Prior to introduction of diesel engines on the Alaska Railroad in 1944, the trip between Seward and Fairbanks took two days, with an overnight layover midway at the community of Curry. A creamery was established there to supply dairy products to the Curry Hotel serving overnighting passengers and tourist guests. Creamery products included ice cream, buttermilk, cottage cheese and butter. The creamery also supplied railroad dining cars, the Anchorage railroad hospital and other merchants along the railway.

It is at the Curry Creamery that we find a first record of our butter churn, where 1,434 pounds of butter are reported to have been produced in July and August of 1932. From there, presumably along with other machinery of the Curry Creamery, the churn was later moved to the Agricultural Experiment Station at Matanuska to be closer to the Matanuska Valley farms, which were the creamery’s major source of cream.
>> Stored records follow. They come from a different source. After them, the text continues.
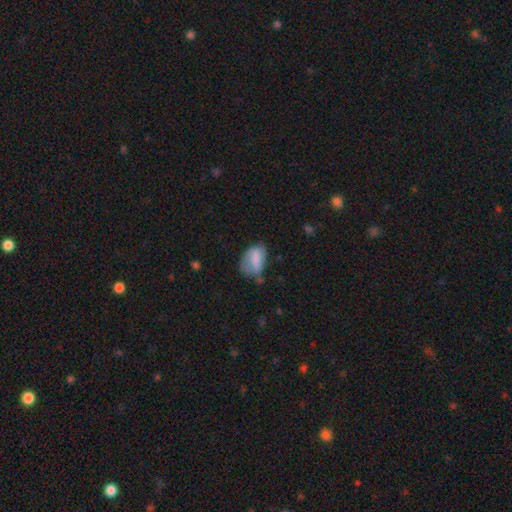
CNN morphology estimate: Overall: smooth (70%). How rounded: in between (84%). Merging: minor disturbance (38%; none 34%).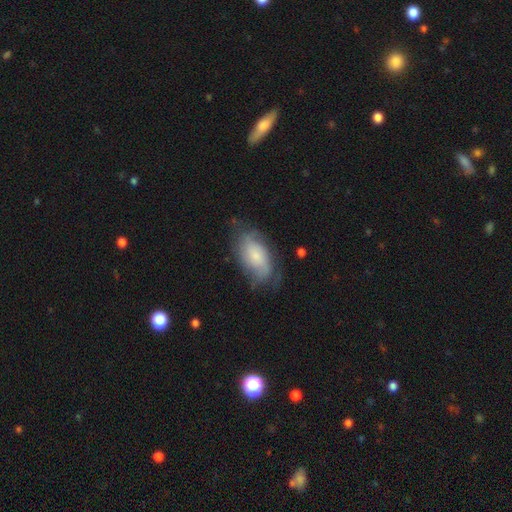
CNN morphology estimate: smooth_or_featured: featured or disk (p=0.47) [alt: smooth p=0.45]
merging: none (p=0.59) [alt: minor disturbance p=0.26]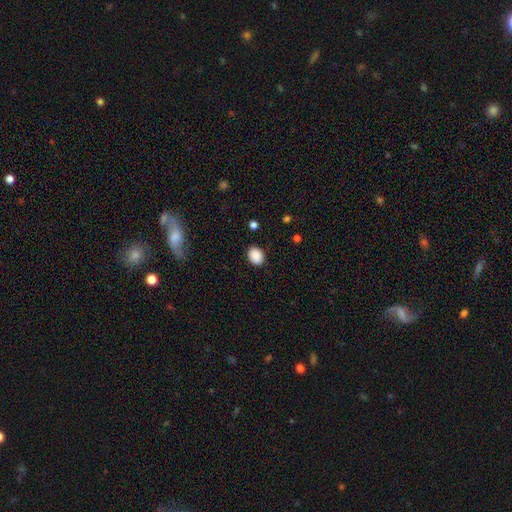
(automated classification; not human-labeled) A smooth galaxy with no disk features (88%) that is in between round and cigar-shaped (58%).

Vote fractions:
- Smooth or featured? smooth: 88% / star or artifact: 9% / featured or disk: 4%
- How rounded? in between: 58% / round: 41% / cigar-shaped: 1%
- Merging? none: 86% / minor disturbance: 10% / major disturbance: 3% / merger: 1%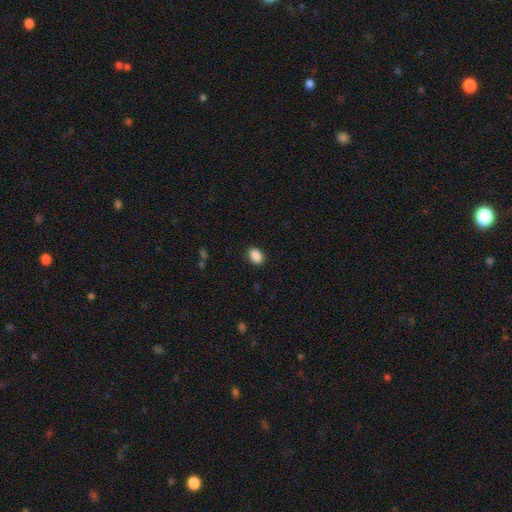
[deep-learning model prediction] Morphology: type=smooth (89%); roundness=in between (76%); merging=none (89%).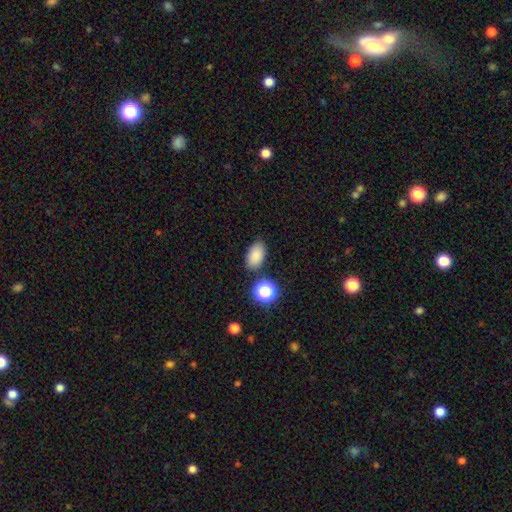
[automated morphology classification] Smooth or featured? Predicted: smooth (p=0.84). How rounded? Predicted: in between (p=0.89). Merging? Predicted: none (p=0.81).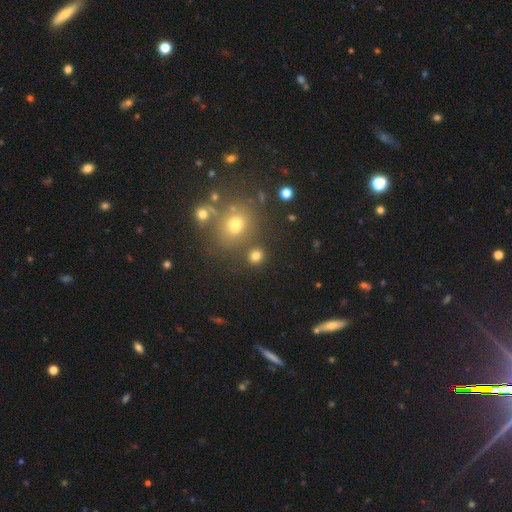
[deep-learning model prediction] smooth_or_featured: smooth (p=0.76) [alt: star or artifact p=0.17]
how_rounded: round (p=0.83) [alt: in between p=0.16]
merging: none (p=0.79) [alt: merger p=0.09]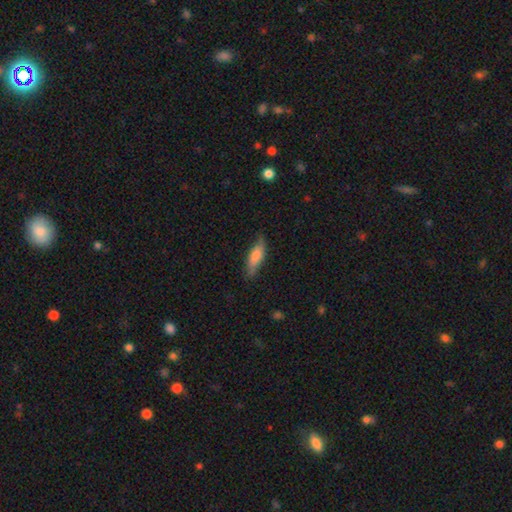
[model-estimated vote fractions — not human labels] Smooth or featured?
  - smooth: 72% *
  - featured or disk: 22%
  - star or artifact: 6%
How rounded?
  - cigar-shaped: 51% *
  - in between: 47%
  - round: 2%
Merging?
  - none: 74% *
  - minor disturbance: 21%
  - major disturbance: 4%
  - merger: 1%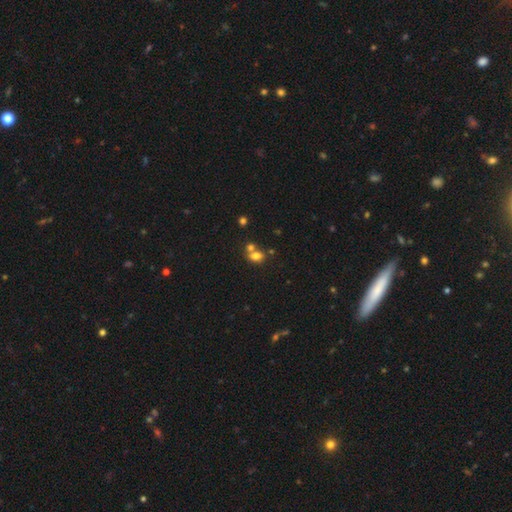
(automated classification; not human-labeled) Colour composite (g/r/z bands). It shows a smooth galaxy with no disk features (75%) that is in between round and cigar-shaped (62%). Merging: merger (46%).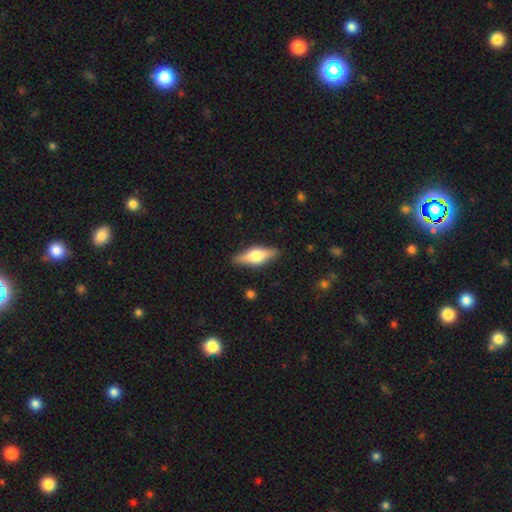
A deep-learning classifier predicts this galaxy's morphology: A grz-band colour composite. It shows a featured or disk galaxy (49%). Merging: none (87%).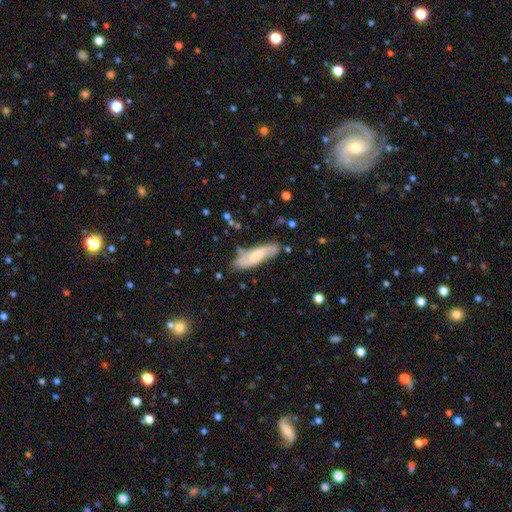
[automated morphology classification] Smooth or featured? smooth (50%)
Merging? none (70%)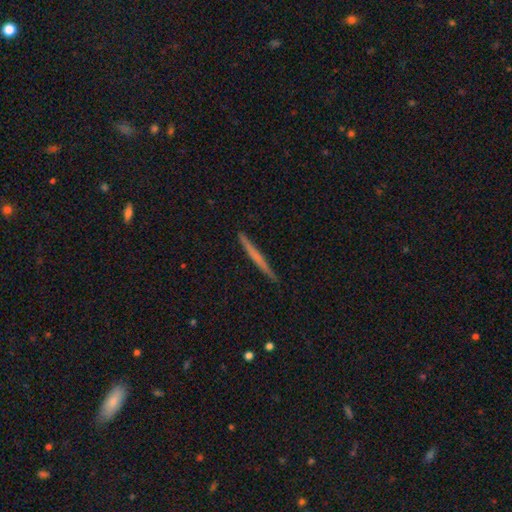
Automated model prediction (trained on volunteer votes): A smooth galaxy with no disk features (48%). Merging: none (92%).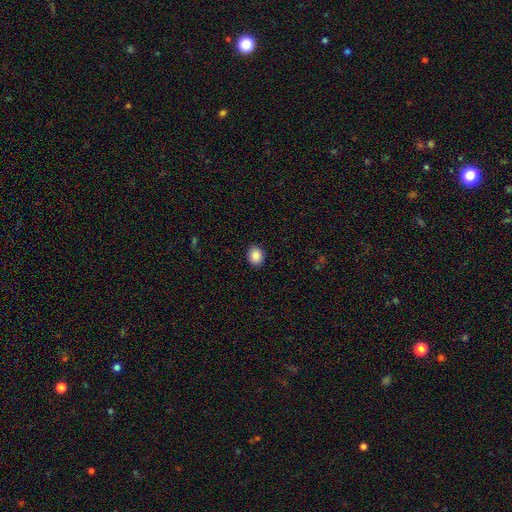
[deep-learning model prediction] This appears to be a smooth galaxy with no disk features (88%) that is round (62%). Merging: none (91%).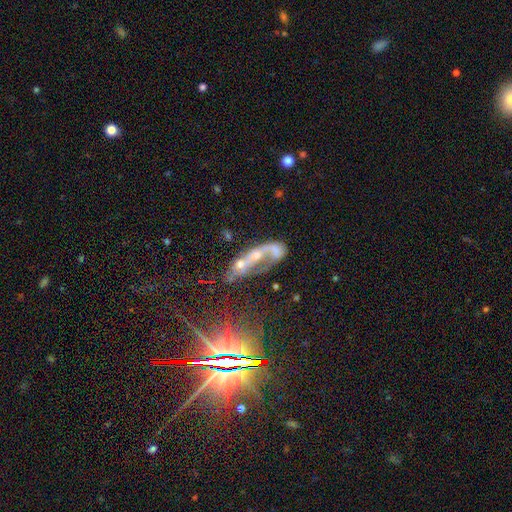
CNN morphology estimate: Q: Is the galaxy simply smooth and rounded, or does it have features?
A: featured or disk — 63%.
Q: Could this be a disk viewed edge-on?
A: no — 87%.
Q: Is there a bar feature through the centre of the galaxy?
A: no — 72%.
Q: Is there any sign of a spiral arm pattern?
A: no — 50%, tied with yes.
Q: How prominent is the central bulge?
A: small — 39%.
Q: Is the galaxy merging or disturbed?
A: merger — 44%.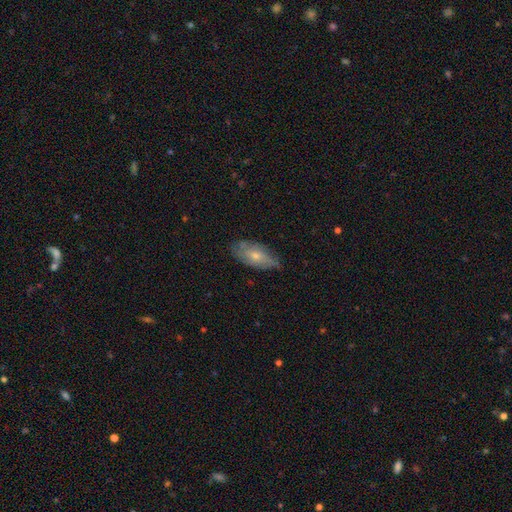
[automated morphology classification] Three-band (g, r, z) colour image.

When the Matanuska Colony Resettlement Project came to the Valley in 1935, a creamery was established at Palmer as part of the government-sponsored effort to both support local dairy farmers and to supply needed dairy products to the growing population.  The creamery, a significant part of the Matanuska Valley Farmers Co-op, marketed its variety of products under the name, Matanuska Maid. This butter churn was obtained from the Experiment Station and became the Co-op’s first piece of creamery equipment, converting locally-produced cream to butter with it from 1936 until 1943.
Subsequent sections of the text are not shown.